Les causes de ces troubles sont multiples et souvent intriquées, impliquant des facteurs personnels (âge, sexe féminin, antécédents d’insomnie), pathologiques (douleur, delirium, stress, troubles de l’humeur), environnementaux (bruit, lumière, soins nocturnes) ou encore thérapeutiques (ventilation mécanique mal réglée, sédation-analgésie inappropriée, corticoïdes).

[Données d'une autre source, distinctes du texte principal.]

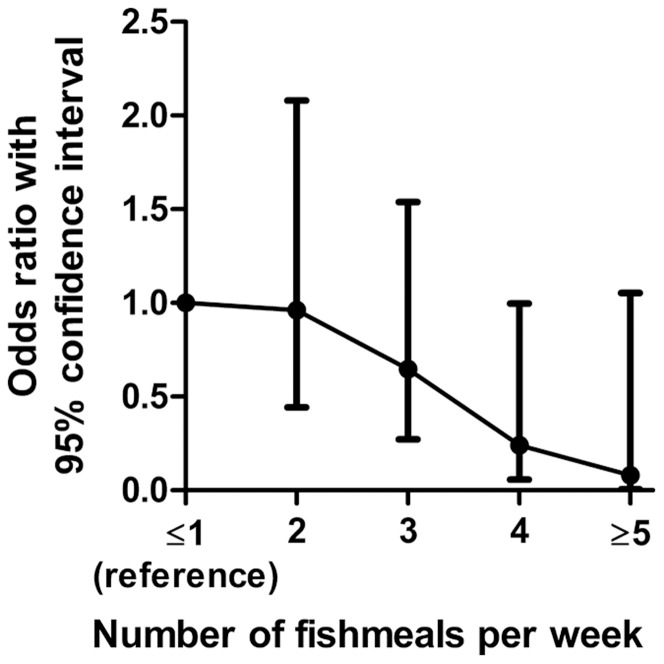
Decreasing riska of ESBL-positive urinary tract infection with increasing number of fishmeals per weekb.
aControlling for the variables: Travelling to Asia, Middle east or Africa, Use of fluoroquinolones the past 90 days, Use of β-lactams except mecillinam the past 90 days, Diabetes mellitus,Recreational freshwater swim past year and age. bReference category: eating ≤1 fishmeal per week.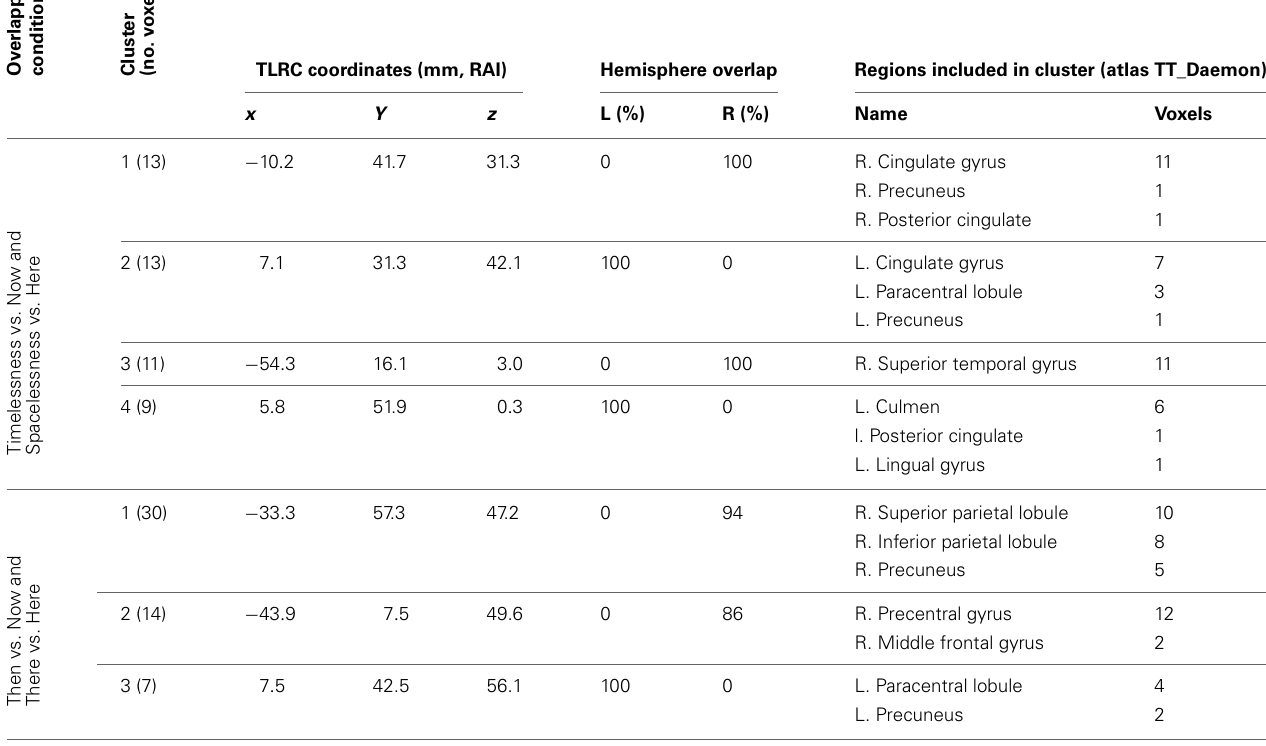
Table 3 | Beamforming solutions for the overlapping contrasts between Timelessness/Spacelessness and Then/There in the theta (4–8Hz) frequency band ( n = 11).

Les conséquences à court terme sont potentiellement sérieuses en réanimation (réponse de stress accrue, immunosuppression, déséquilibre neuro-endocrinien…) ; le lien avec le delirium est étroit et bidirectionnel ; les conséquences à long terme sont aussi fréquentes, associant troubles persistants du sommeil (insomnie, inversion des rythmes veille sommeil, somnolence diurne), troubles psychologiques (anxiété, dépression, syndrome de stress post-traumatique) et une moins bonne qualité de vie ressentie.

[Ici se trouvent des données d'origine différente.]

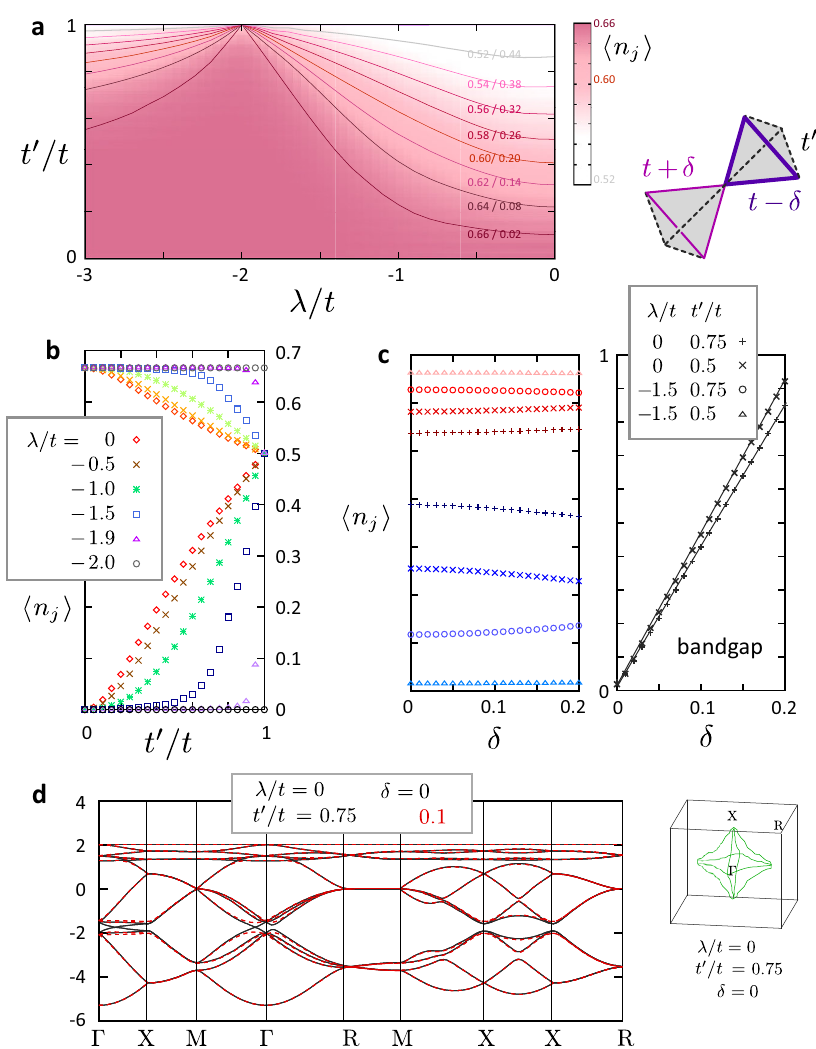
Fig. 4 Examination of the effect of lattice distortions: U = V = 0 and the transfer integrals being modi fi ed for t ! t 0 ; t ± δ . a Charge density 〈 n 〉 = 〈 n + n 〉 for δ = 0 on the plane of λ / t and t 0 = t . Contour lines with charge rich/poor densities are drawn. b, c 〈 n j j ↑ j ↓ panel is the band gap for δ ≥ 0 when t 0 = t ¼ 0 : 75 and 0.5. d Band structures for λ = 0 with t 0 = t ¼ 0 : 75 comparing the cases with δ = 0 (solid) and 0.1 (broken line). Right panel is the Fermi surface for the δ = 0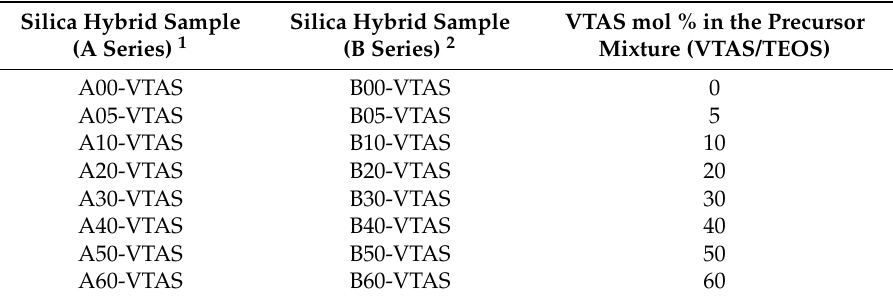
Table 1. Sol-gel synthesis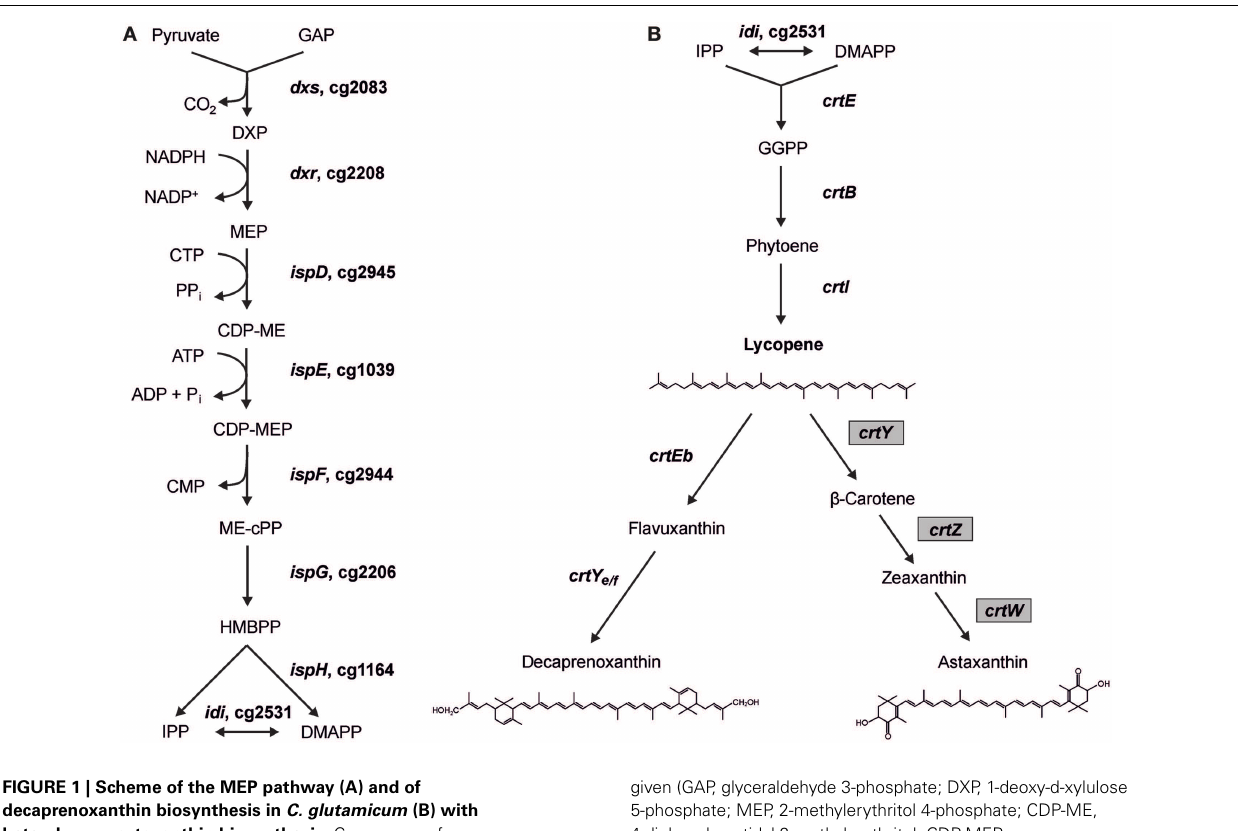
given (GAP, glyceraldehyde 3-phosphate; DXP, 1-deoxy-d-xylulose 5-phosphate; MEP, 2-methylerythritol 4-phosphate; CDP-ME, 4-diphosphocytidyl-2-methylerythritol; CDP-MEP, 4-diphosphocytidyl-2-methylerythritol 2-phosphate; ME-cPP, 2-methylerythritol 2,4-cyclopyrophosphate; HMBPP, 4-hydroxy-3-methyl-but-2-enyl pyrophosphate; IPP, isopentenyl pyrophosphate; DMAPP, dimethylallyl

En réanimation, le traitement doit avant tout être préventif : prévention de la privation de sommeil de nuit, du stress, de la douleur et du delirium, mobilisation active précoce des patients la journée afin d’augmenter les contrastes entre la nuit et le jour et ainsi entre la veille et le sommeil, respect des indications strictes de la sédation, analgésie et anxiolyse titrées, réduction des stimulations nocturnes sonores et lumineuses (alarmes, conversations, soins, lumière, proposition de bouchons auriculaires et masque oculaire).
Le réglage du ventilateur doit faire l’objet d’une attention accrue la nuit ; il faut éviter l’hyperventilation et l’alcalose, la fatigue musculaire et l’asynchronie.

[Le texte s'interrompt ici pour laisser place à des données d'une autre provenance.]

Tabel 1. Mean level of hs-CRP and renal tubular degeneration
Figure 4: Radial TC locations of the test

En cas de perte répétée du sommeil de nuit induite par l’environnement, il faut penser à anticiper ce problème en accentuant les stimulations cognitives et physiques le jour, en évitant tout épisode de somnolence le jour, y compris la sieste, ainsi que la prise de psychotrope ; une supplémentation nocturne en mélatonine constitue une voie de recherche prometteuse dans cette population en cas d’échec de cette prise en charge.
Pour induire le sommeil, diverses méthodes non médicamenteuses dont la relaxation seraient à privilégier ; la prescription d’hypnotiques devrait être le plus possible limitée car pourvoyeuse d’une désorganisation de l’architecture du sommeil avec diminution du sommeil profond à court terme, ainsi qu’une tolérance et une dépendance aux hypnotiques à moyen terme.
La place de la polysomnographie et des biomarqueurs précisant la présence et la sévérité de la privation de sommeil ainsi que des troubles du sommeil et leurs étiologies restent encore du domaine de la recherche mais représentent néanmoins les enjeux de demain afin de mieux préciser ces troubles, leur pronostic et leur prise en charge.